**Prompt A**
Name every aircraft type mentioned in the comment thread.
**Prompt B**
In the comment thread, what did the retired Air Force Colonel call the best part of his job?
**Prompt C**
Continue the comment thread from where it stops.

***** Extract provided

OZ: Thanks muchisimo for the link. I’d seen that “Cheap Flights” video before but long enough ago that it was good to have my alleged memory refreshed.
Boadicea: Easy answer: they’re selected by the Board of Directors. Next question: “Quis custodiet ipsos custodes?” How are Bored members selected? Most likely, one fears, by no more than being part of the Good Ol’ Boys’ Network that Janus mentioned.
Janus: I actually miss some of the old prop-driven planes. There lingers in memory a very pleasant flight I once had on a Constellation. Even better was a military flight on a KC-97Y (the troop transport/Medivac version, not the tanker), relative of the late Boeing Stratocruiser. Better because I got to hang out in the cockpit for some time, which was surprising to me because, through the windscreen, apparent forward progress appeared minimal and the whole thing seemed to be just hanging in the air and vibrating. Of course, people, both military and civilian types, weren’t in such a rush back in those days.
Sidebar: Among some friends who visited us yesterday was a retired Air Force Colonel who used to fly C-5s. His last career assignment was as the officer in charge of testing and accepting new monster cargo-haulers at the Lockheed works and he once told me that the best part of the job was “that new plane smell.”
Janus: To an extent I agree with you. The economy is different today than it was in the past. The problem is that people rely too much on theory. Of course, after a few years working most learn the value of empirical observation and become increasingly pragmatic.The degree of standardisation has made it difficult to find people who can bring in a different perspective or way of thinking, hence the desirability of people with some basic knowledge of business who read another discipline.
Boadicea: By asking that question they would have to admit to being at least partially responsible. After all, it wasn’t as if his record was unknown. If they were ever held responsible more would have to fall on swords.

**********
***** Material provided

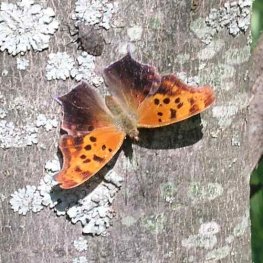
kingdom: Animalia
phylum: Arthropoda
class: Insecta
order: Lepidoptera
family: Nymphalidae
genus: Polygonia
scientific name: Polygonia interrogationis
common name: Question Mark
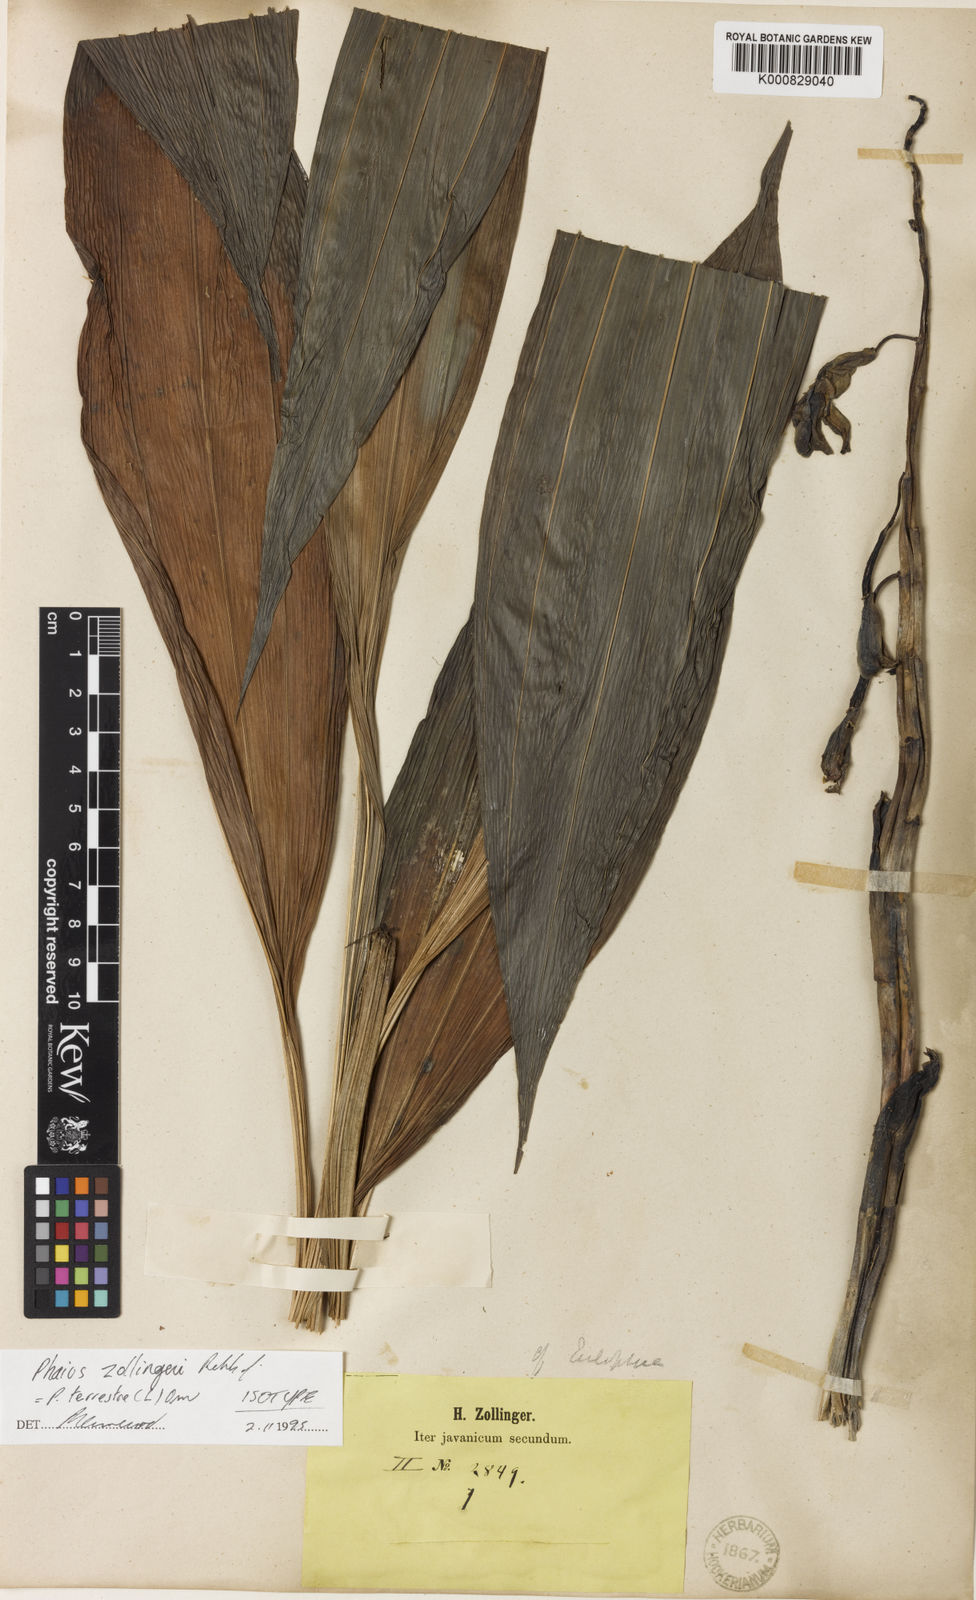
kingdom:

**********

**Response A**
Constellation
KC-97Y
Boeing Stratocruiser
C-5

**Response B**
He called "that new plane smell" the best part of the job.

**Response C**
Cog: Southwest do well with tier-2 airports. For travellers flying between Dallas and Houston there’s little difference between Love Field/Hobby or Dallas-Fort Worth International/George Bush Intercontinental. They also developed roots out of Oakland when it was ignored by major carriers that focused on vastly more expensive San Francisco routes. Now that SFO has effectively reached maximum capacity, Southwest look really, really good for people flying in/out of the San Francisco region, especially with Oakland being closer to central San Francisco than SFO. (SFO is at Milbrae, on the San Mateo Peninsula) Cheaper flights, better times and a competitive network with friendly connexions at less-overburdened airports than San Francisco, Chicago or Atlanta. UA, AA and Delta have essentially devoured their competition. Jet Blue, Virgin America and Hawai’ian Airlines focus on key routes leaving the rest of the country to either Southwest or the Gang of Three.
It’s amusing when one’s idiocy catches up. Europe being Europe, the weekend’s service cuts will be put under British and EU investigation and the new CEO of Vueling would enjoy little more than making Cruz pay for the mess he left him — especially since he was the one who had to endure the dago mas dodgy and EU investigations due to the service cuts at Barcelona that were the result of his policies.
Hey, Skippy, Backside says you meant ‘exalted state’, innit?
His Skippishness sneeringly requests, my dear Janus, that you inform Backside that it was a deliberate error; play on words and such. I will have to box his ears soon.
PS the meeja are now mentioning $500 million as the eventual cost of the ‘power failure’.
Deliberate? Yeah, right.
Janus: Great savings, innit? One hopes that this is Cruz’s downfall. I really would be happy with the old BA back.
Backside: Lord Bushbatten warns to mind your front.